→ **INSTRUCTIONS TO FOLLOW**
Pick out and copy every line in the items below that contains the word "pintinhos".

→ **Stored data entries**
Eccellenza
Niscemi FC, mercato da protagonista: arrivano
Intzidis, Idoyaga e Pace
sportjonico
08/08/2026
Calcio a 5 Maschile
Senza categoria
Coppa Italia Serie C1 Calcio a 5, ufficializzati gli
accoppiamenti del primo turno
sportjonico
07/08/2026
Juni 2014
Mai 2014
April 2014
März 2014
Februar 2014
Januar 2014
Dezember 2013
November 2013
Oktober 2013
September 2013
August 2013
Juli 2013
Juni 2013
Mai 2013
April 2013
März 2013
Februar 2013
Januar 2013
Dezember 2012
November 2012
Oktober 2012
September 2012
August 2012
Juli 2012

--

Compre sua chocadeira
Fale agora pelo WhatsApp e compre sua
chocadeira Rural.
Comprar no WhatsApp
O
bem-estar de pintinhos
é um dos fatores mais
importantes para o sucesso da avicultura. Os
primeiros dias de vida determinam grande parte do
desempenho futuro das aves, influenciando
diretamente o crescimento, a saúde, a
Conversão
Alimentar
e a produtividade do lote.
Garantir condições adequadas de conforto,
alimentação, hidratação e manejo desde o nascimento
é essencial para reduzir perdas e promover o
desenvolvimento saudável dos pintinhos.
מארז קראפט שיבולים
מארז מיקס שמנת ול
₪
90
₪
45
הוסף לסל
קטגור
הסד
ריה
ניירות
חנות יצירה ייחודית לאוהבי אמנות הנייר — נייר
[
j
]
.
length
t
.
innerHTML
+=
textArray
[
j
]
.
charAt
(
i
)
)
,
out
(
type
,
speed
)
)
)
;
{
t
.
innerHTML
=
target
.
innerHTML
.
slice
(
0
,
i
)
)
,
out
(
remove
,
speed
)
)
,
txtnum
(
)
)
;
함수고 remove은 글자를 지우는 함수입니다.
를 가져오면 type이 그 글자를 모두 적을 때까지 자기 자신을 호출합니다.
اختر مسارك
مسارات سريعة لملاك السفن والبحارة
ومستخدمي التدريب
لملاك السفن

* * *

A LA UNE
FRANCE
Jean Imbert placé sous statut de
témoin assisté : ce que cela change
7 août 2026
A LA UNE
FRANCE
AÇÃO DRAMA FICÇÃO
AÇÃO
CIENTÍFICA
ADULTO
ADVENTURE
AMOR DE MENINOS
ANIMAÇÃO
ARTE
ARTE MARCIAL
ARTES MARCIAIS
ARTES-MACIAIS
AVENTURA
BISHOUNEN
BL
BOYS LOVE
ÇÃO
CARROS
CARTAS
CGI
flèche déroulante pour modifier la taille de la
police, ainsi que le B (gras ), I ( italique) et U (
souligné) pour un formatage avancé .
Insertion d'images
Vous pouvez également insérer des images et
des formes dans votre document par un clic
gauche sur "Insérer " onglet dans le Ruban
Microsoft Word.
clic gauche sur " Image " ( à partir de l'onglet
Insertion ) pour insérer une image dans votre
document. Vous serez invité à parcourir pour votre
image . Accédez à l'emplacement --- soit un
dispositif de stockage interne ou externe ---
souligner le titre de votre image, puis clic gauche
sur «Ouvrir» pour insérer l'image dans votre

→ **REPLY TO THE TASK**
bem-estar de pintinhos
desenvolvimento saudável dos pintinhos.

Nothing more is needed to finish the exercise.